» **Available data**:
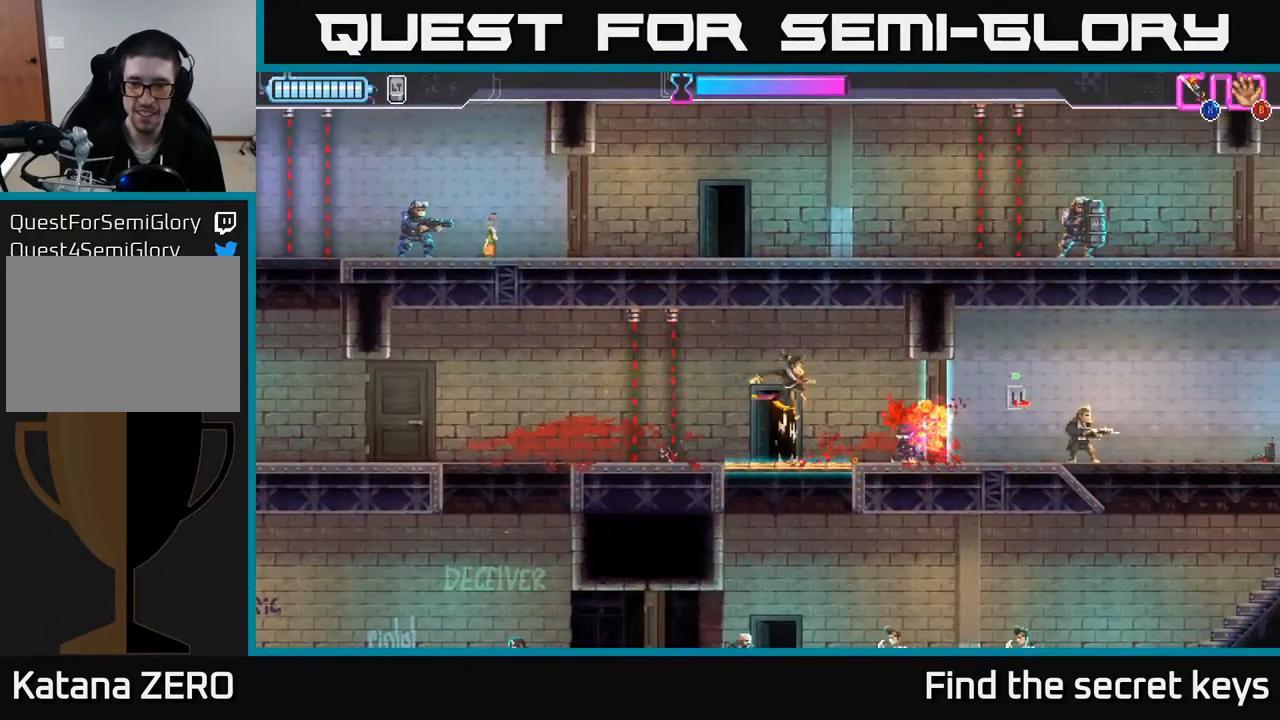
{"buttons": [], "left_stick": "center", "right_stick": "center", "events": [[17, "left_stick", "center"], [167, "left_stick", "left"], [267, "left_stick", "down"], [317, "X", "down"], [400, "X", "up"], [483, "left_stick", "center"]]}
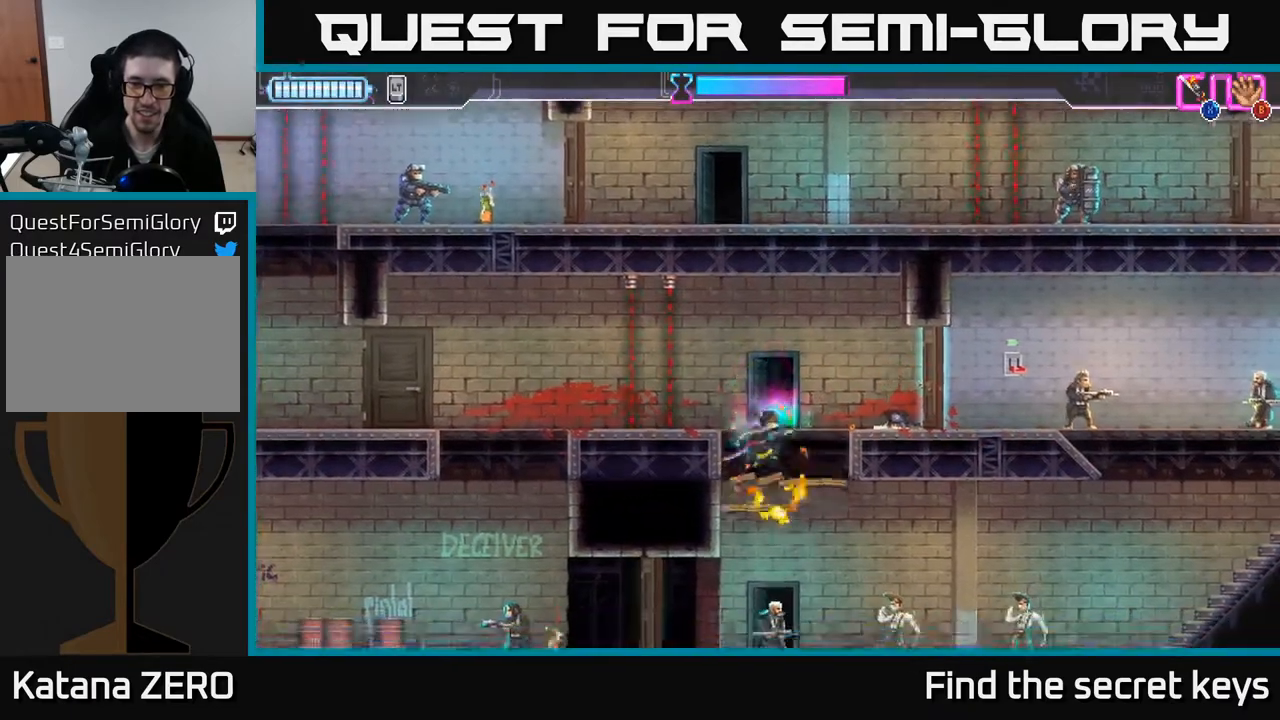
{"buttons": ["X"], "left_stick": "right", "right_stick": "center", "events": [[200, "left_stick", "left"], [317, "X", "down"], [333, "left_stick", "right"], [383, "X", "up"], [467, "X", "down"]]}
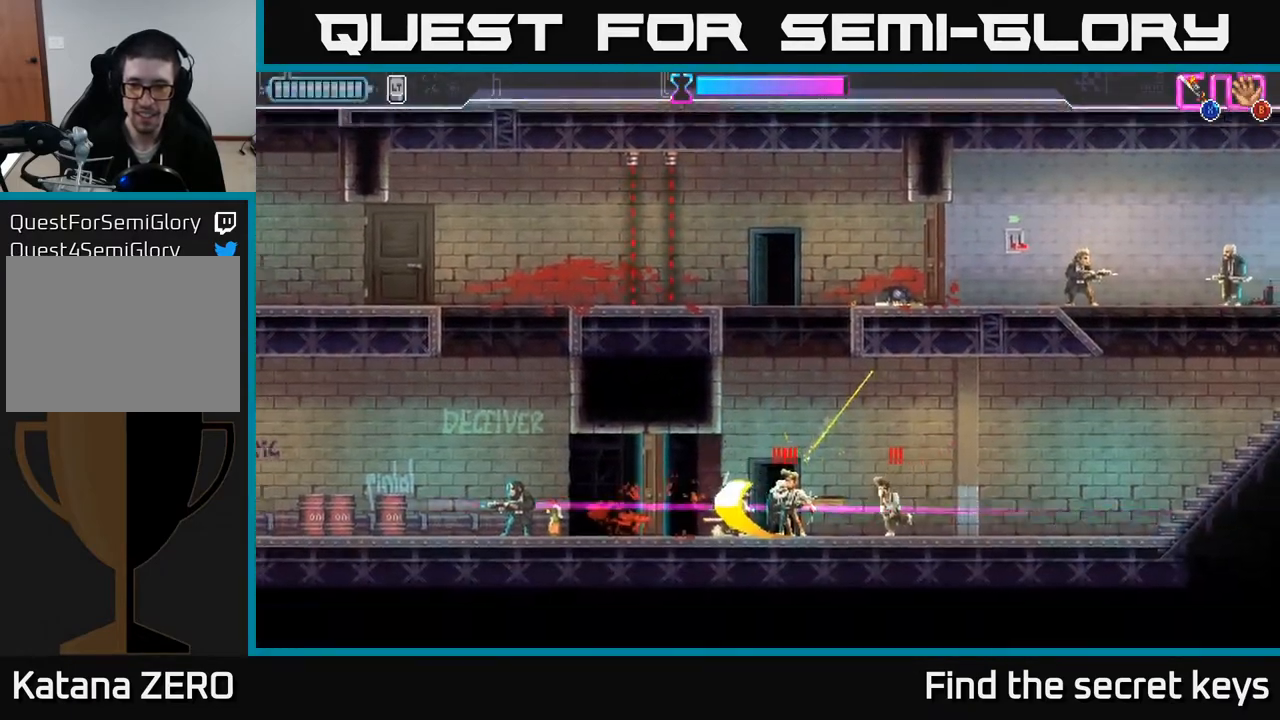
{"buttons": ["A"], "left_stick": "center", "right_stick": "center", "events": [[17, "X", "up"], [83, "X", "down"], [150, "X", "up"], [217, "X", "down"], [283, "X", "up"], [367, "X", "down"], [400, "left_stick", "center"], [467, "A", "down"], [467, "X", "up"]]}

» **What you will do**:
All the lines above need to be repeated exactly, with no pictures carried over.

» **Response to the exercise**:
{"buttons": [], "left_stick": "center", "right_stick": "center", "events": [[17, "left_stick", "center"], [167, "left_stick", "left"], [267, "left_stick", "down"], [317, "X", "down"], [400, "X", "up"], [483, "left_stick", "center"]]}
{"buttons": ["X"], "left_stick": "right", "right_stick": "center", "events": [[200, "left_stick", "left"], [317, "X", "down"], [333, "left_stick", "right"], [383, "X", "up"], [467, "X", "down"]]}
{"buttons": ["A"], "left_stick": "center", "right_stick": "center", "events": [[17, "X", "up"], [83, "X", "down"], [150, "X", "up"], [217, "X", "down"], [283, "X", "up"], [367, "X", "down"], [400, "left_stick", "center"], [467, "A", "down"], [467, "X", "up"]]}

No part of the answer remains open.